【受賞者の言葉】
大貫智子氏「ただ、お互いを必要とした夫婦」
幼い頃からノンフィクションは好きだった。しかし自分が書くことになるなど、考えてみたこともなかった。
日本統治時代の出会い、北朝鮮・元山での新婚生活、朝鮮戦争による韓国への避難、そして国交がなく果たせなかった家族の再会。これだけ壮大なストーリーをどこからどう伝えたらいいのか。ある時は優れたノンフィクション作品、ある時は恋愛小説に筆運びを学ぶ日々だった。気が付けばソウル特派員時代の2016年に取材を始めてから4年以上が過ぎていた。
何とか書き切ることができたのは、夫婦が交わした数々の手紙や作品の世界を日本でも伝えたいという使命感のようなものがあったためだろう。
日本語で書かれた李仲燮の手紙は愛情にあふれながら、しばしば苛立ちを爆発させていた。方子さんはそんな彼を画家の妻として理解し、支えようとした。2人の夫婦の物語は、民族や国家、戦争といった難しいテーマを超越していた。理屈抜きに、ただ、お互いを必要とした。取材を進めるにつれ、そうシンプルに受け止めるようになっていった。

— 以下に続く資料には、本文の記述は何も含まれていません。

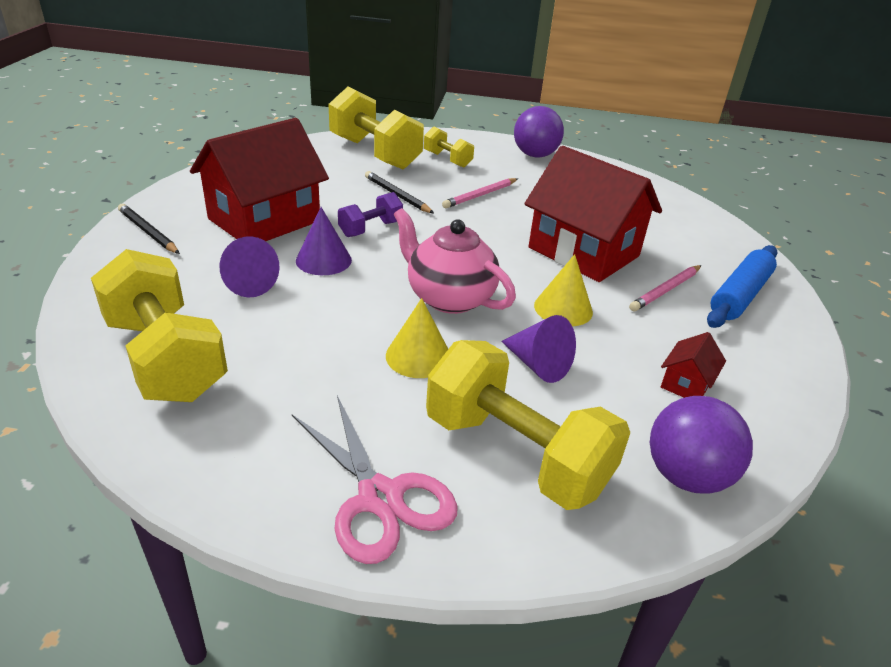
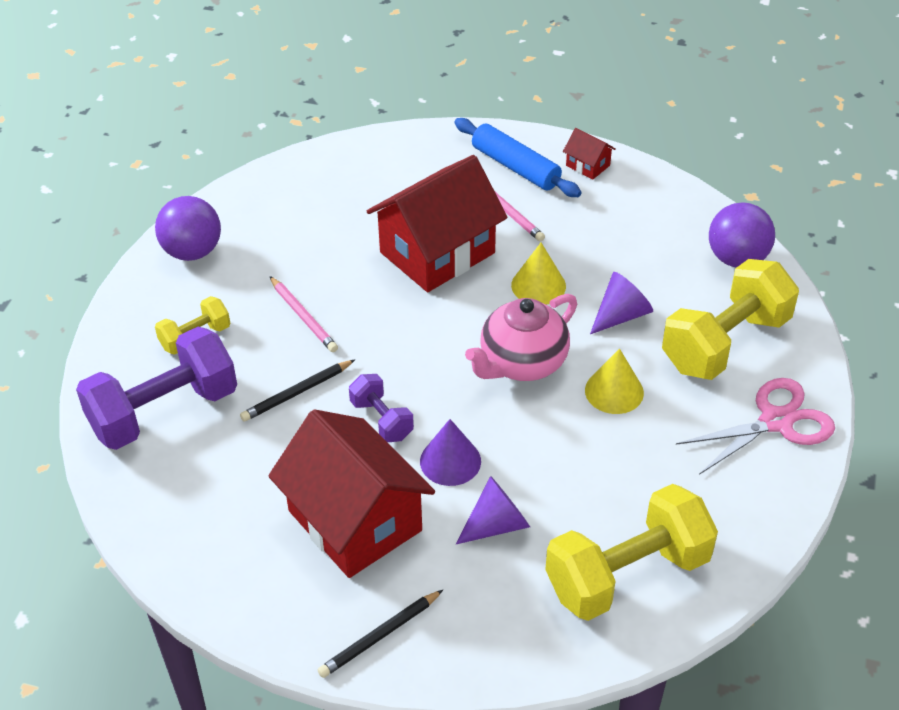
camera: 80 degrees left, 10 degrees up
(375, 153) = (164, 411): yellow dumbbell -> purple dumbbell
(686, 383) = (639, 233): red house -> red house (588, 165)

新型コロナウイルスの感染拡大により、ある日突然大切な人に会えなくなることを私たちは知った。方子さんはそれを半世紀以上前に経験しながら、今も胸に夫を抱いて生きている。取材を通じ、人が幸せに生きるとはどういうことなのか、考えさせられた。そんな私の作品に込めた思いが、多少なりとも評価していただけたのではないかと感謝している。
【プロフィール】
大貫智子(おおぬき・ともこ)/1975年神奈川県生まれ。早稲田大政治経済学部卒。2000年毎日新聞社入社。政治部、ソウル特派員、論説委員などを経て2020年4月より外信部副部長。2012年には元山などを取材した。